課題 ▸
リースバックについての本文によると、「リースバック」は何という語の省略ですか。

本文 ▸
=-=-=-=-=

このような背景から、不動産の資金化方法としてリースバックがここ数年でさらに注目されています。

また、不動産の相続を巡るトラブルを避けるために、資産整理の手段として利用する人も増えています。

本記事では、今後皆さんも利用することがあるかもしれない、リースバックの仕組みやメリット・デメリットについてわかりやすく解説しています。興味のある方はぜひ最後までご覧ください。

リースバックとは?

リースバックは「セール アンド リースバック」の省略であり、自己所有している不動産を売却して借り直す手法、つまり「自宅を売却し、買主と賃貸借契約を結ぶことで、今まで通り自宅に住み続けられる方法」のことをいいます。

つまり、リースバックは「不動産の売却と賃貸」を組み合わせたものなのです。

不動産を「売却」することによって売主はまとまった資金を得られ、なおかつ「賃貸」によって自宅に住み続けることができるこの画期的な仕組み。

便利さと手軽さに魅力を感じる分、「本当に利用して損はないの?」と不安に思う方もいらっしゃるでしょう。

リースバックの手続きの流れ

リースバックとは、前述したように自己所有の不動産をリースバック業者に売却し、かつ賃貸借契約を締結し、家賃(リース料)を支払うことでその不動産に住み続けられる仕組みです。ここでは、リースバックの具体的な手続きの流れなどを説明します。

=-=-=-=-=

提供データ ▸
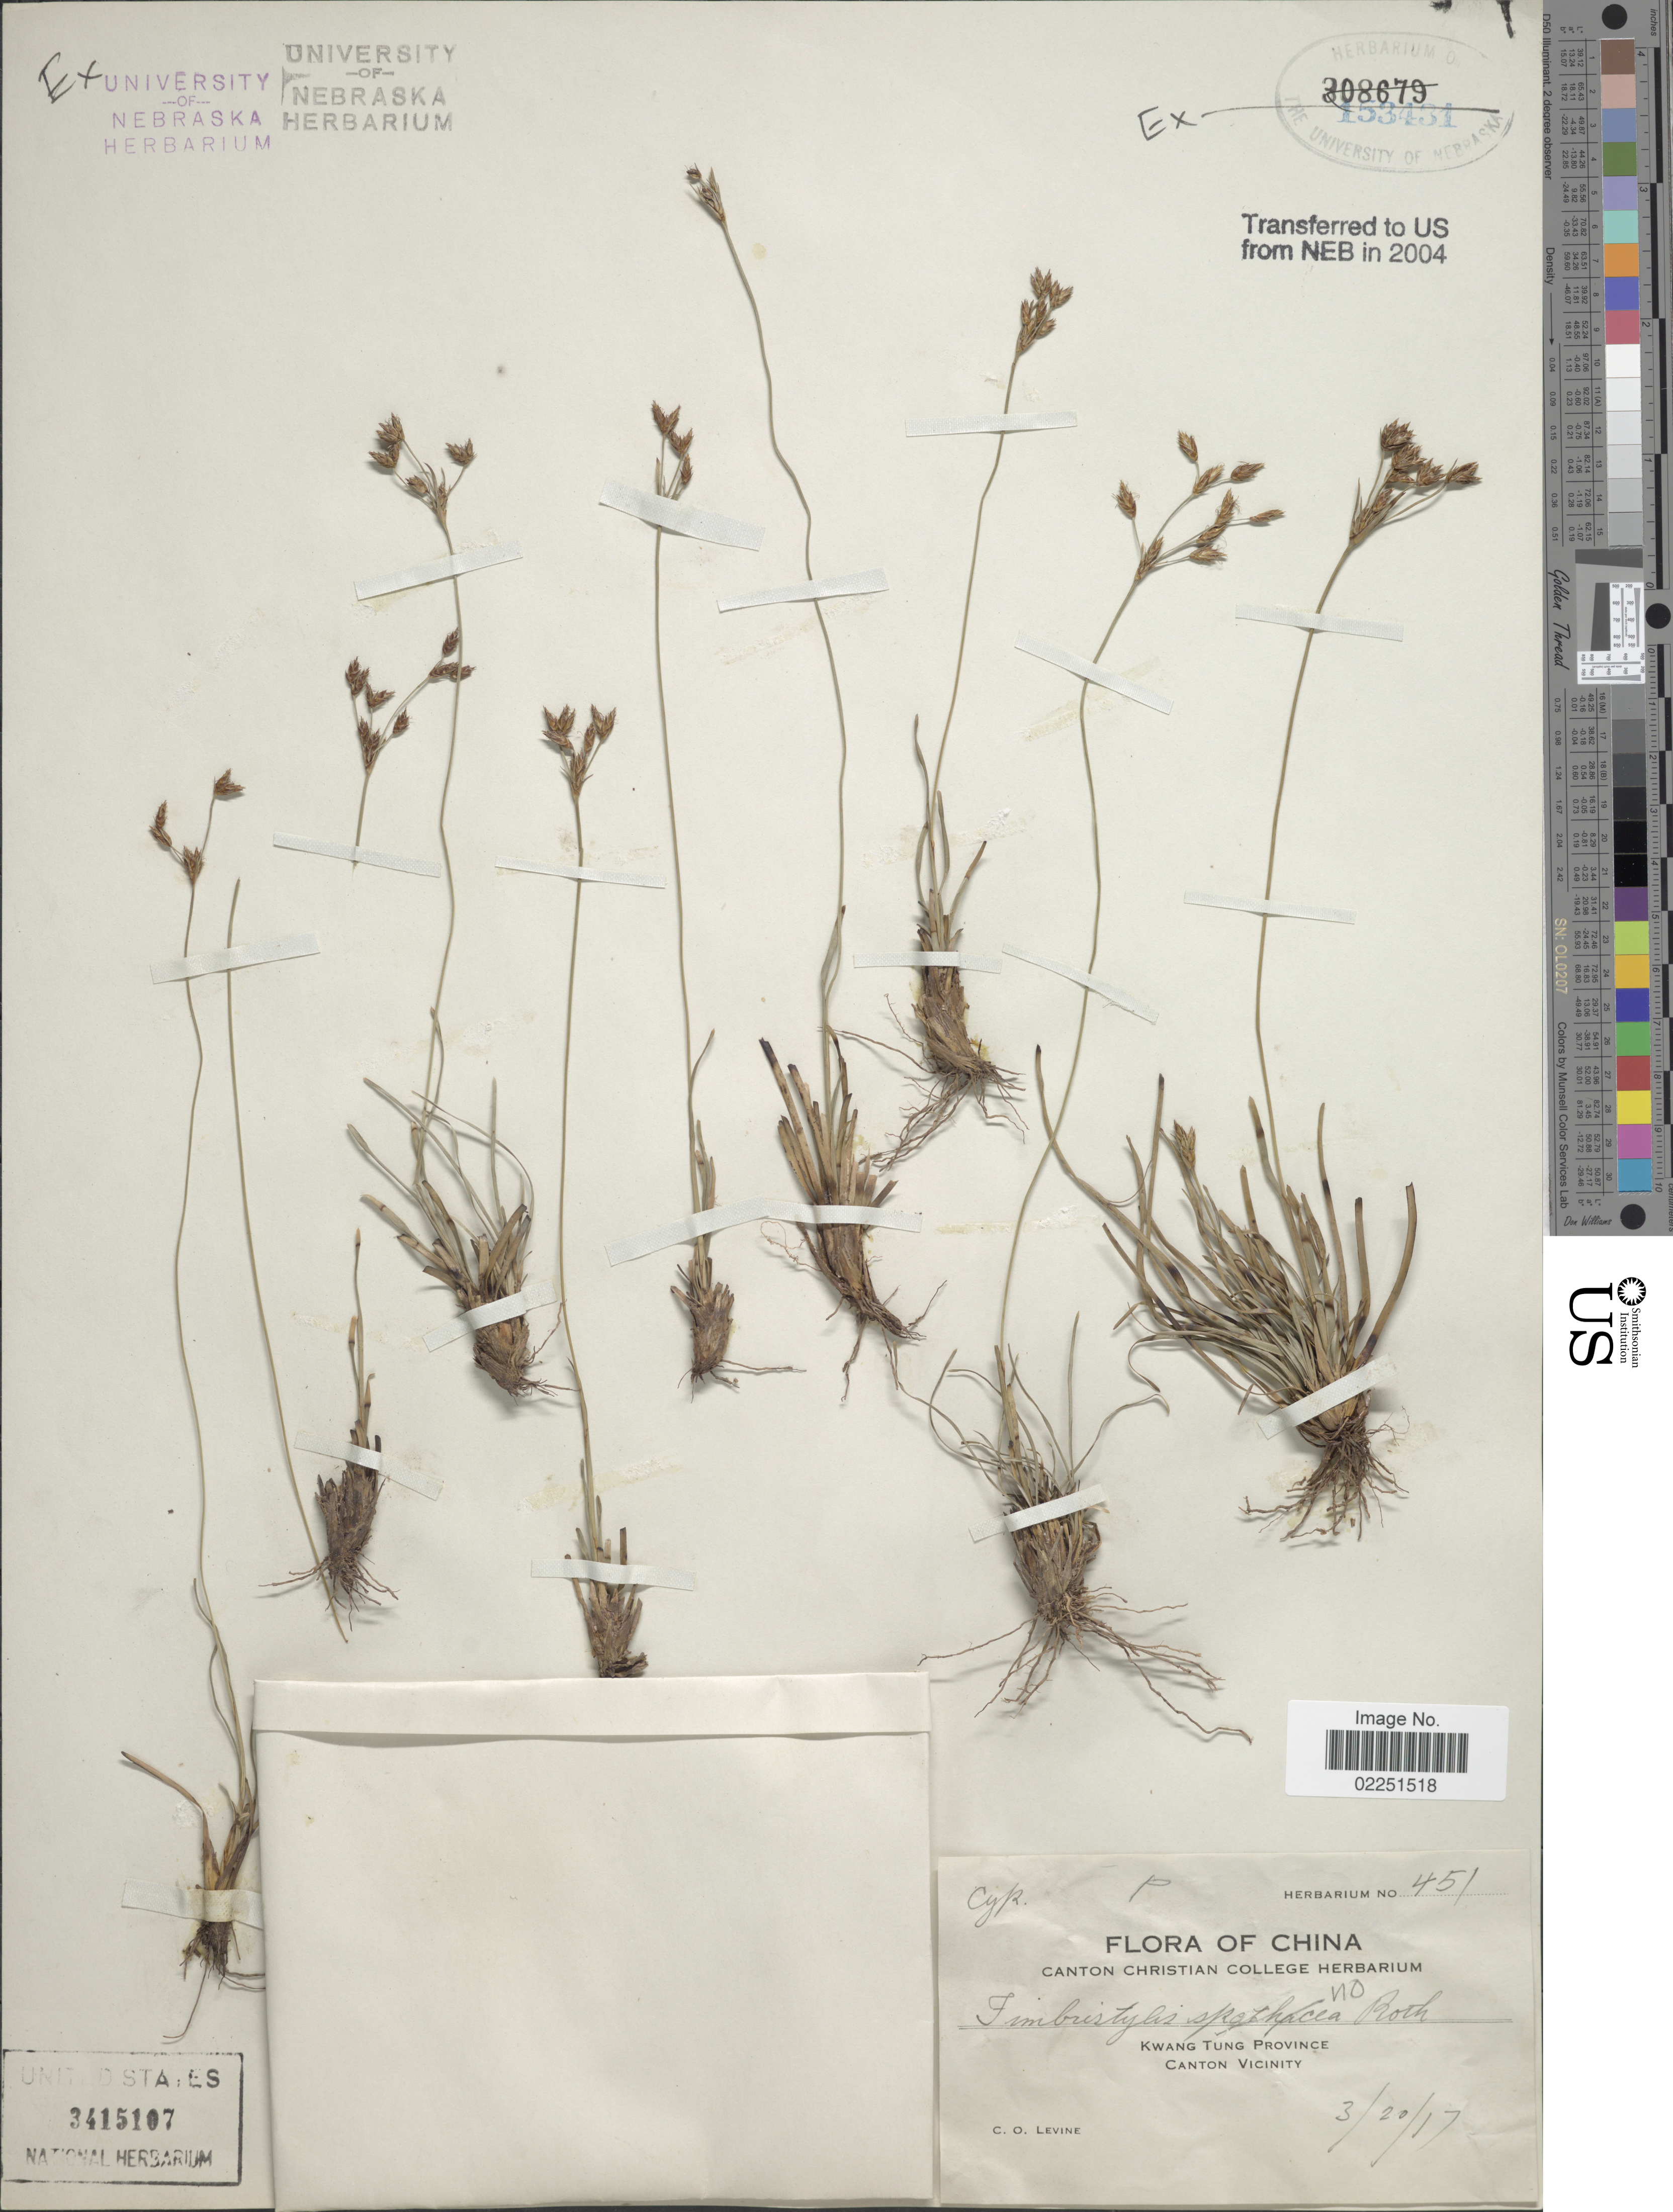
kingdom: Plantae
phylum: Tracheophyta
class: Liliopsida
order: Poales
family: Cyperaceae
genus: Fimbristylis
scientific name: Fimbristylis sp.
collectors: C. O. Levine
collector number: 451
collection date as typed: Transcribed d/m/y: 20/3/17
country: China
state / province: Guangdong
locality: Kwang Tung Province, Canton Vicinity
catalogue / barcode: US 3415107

=-=-=-=-=

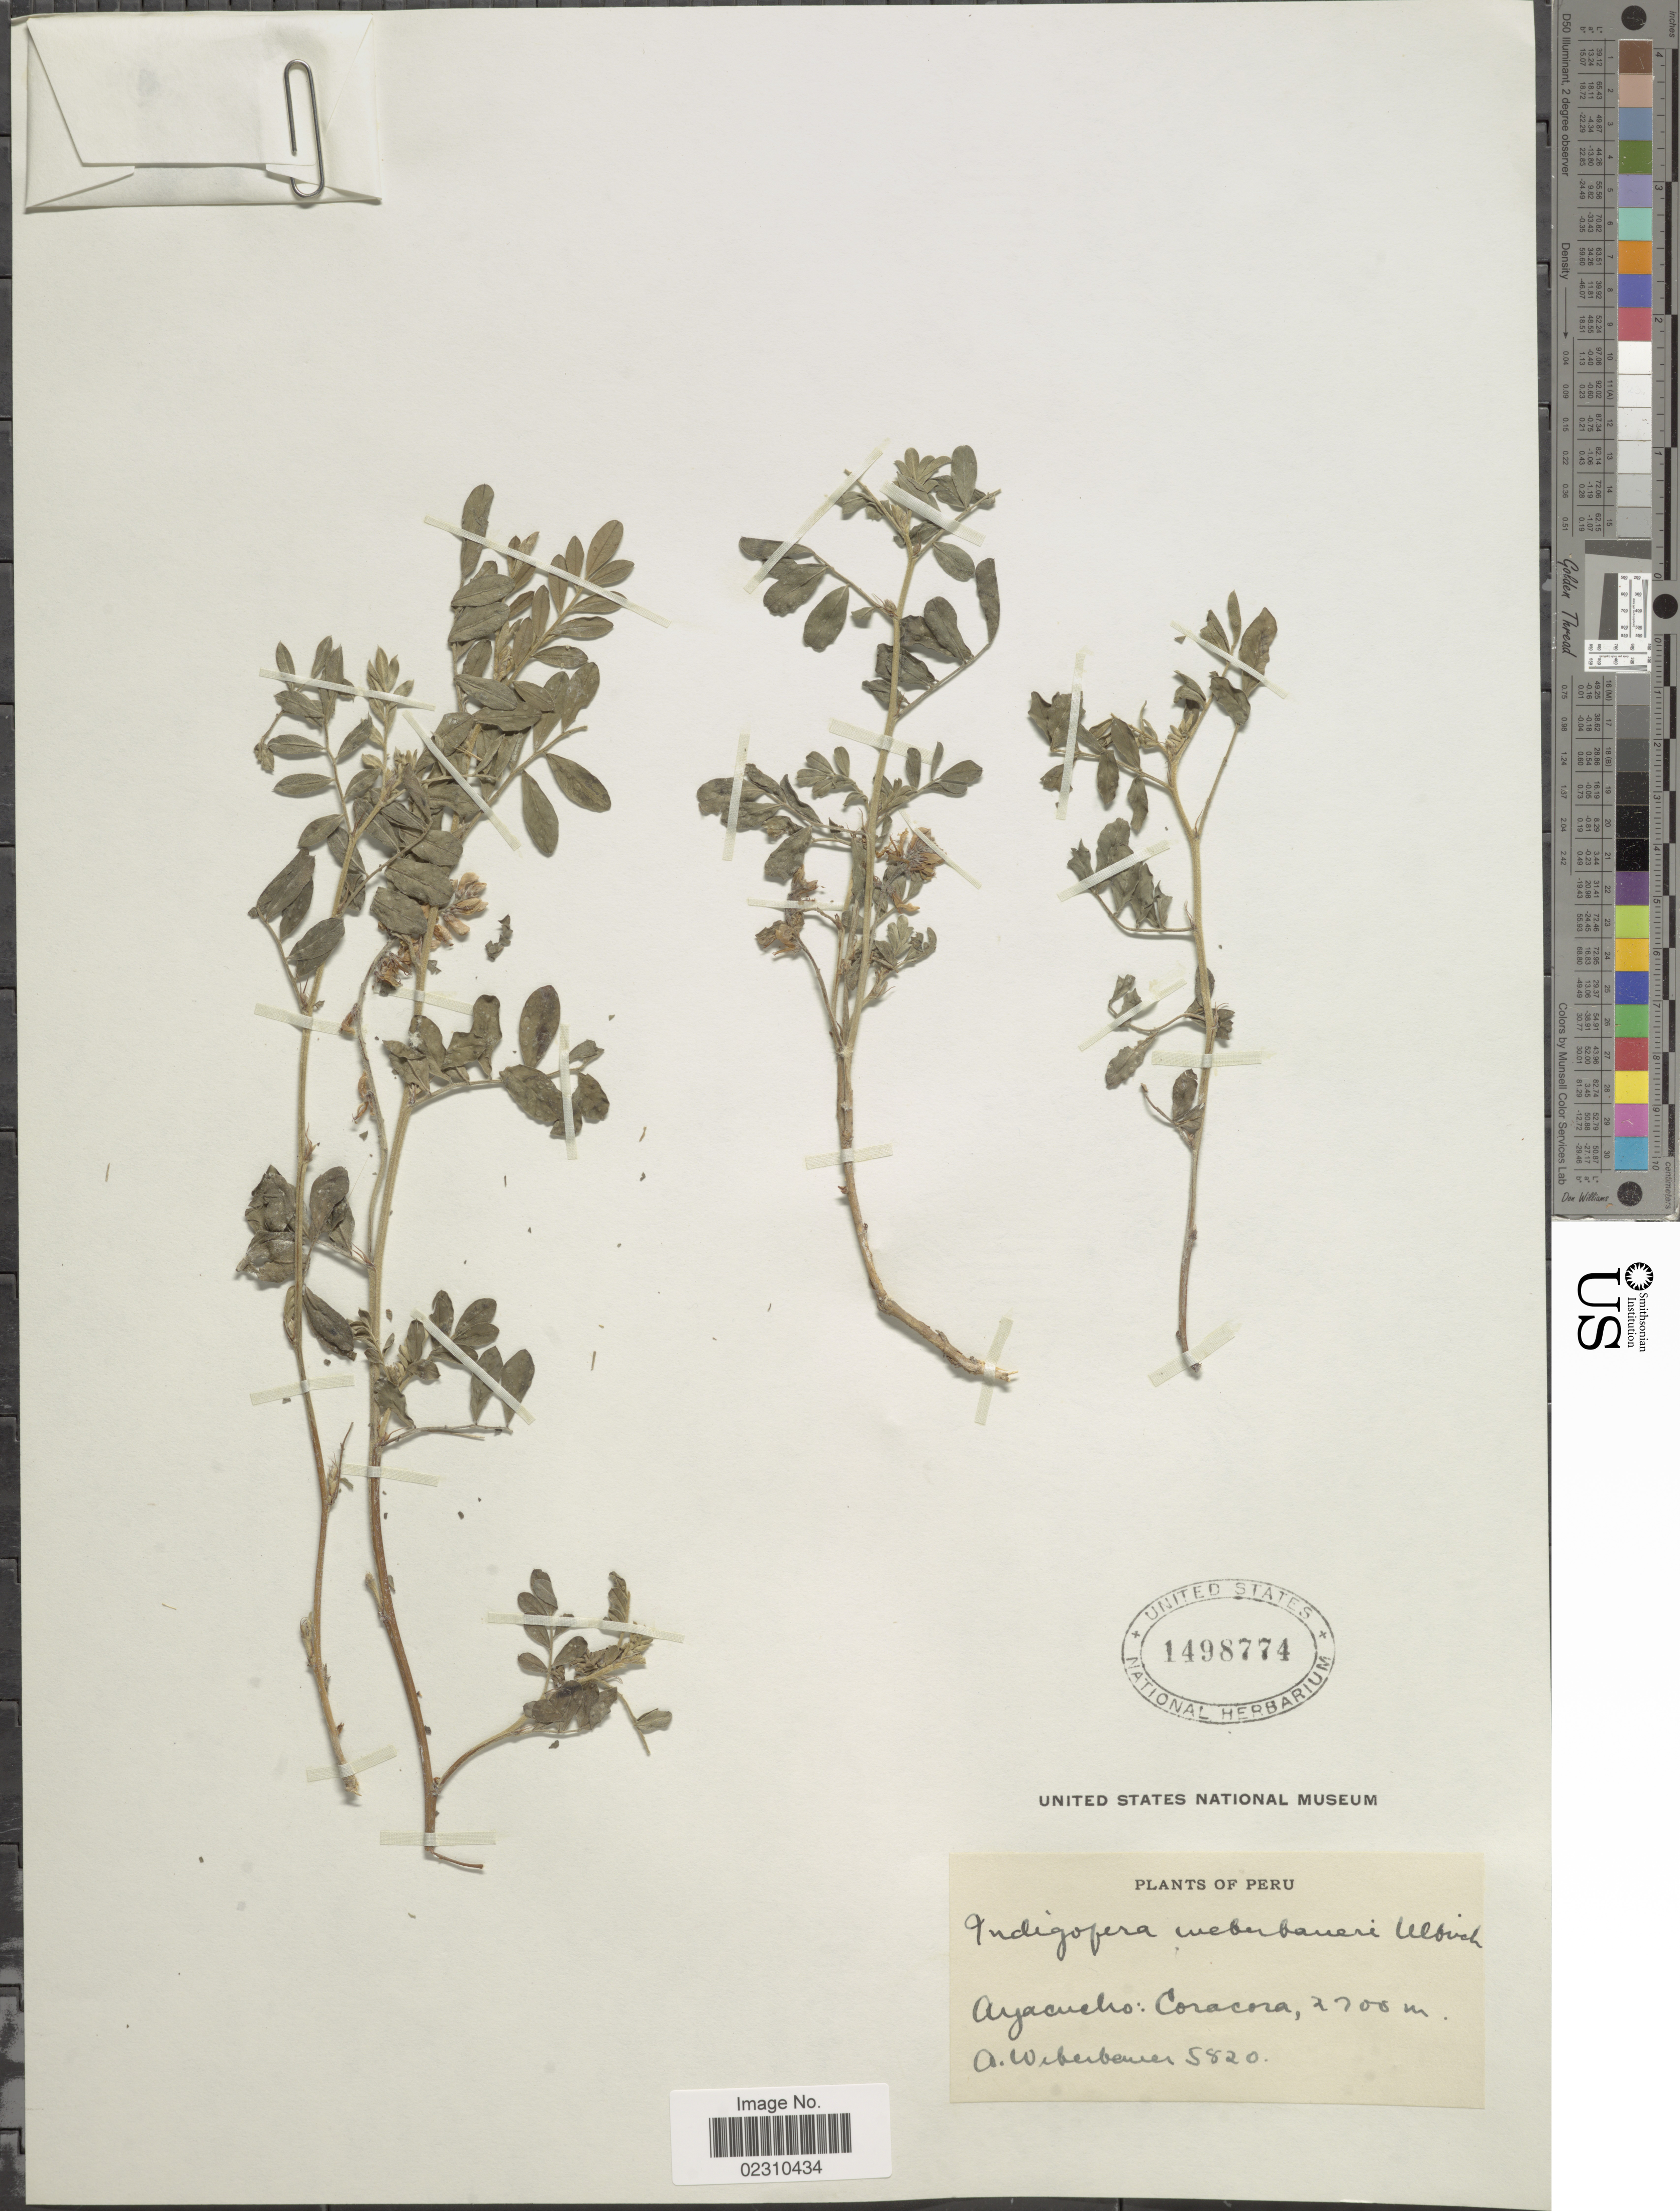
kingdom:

=-=-=-=-=

解答 ▸
「セール アンド リースバック」の省略です。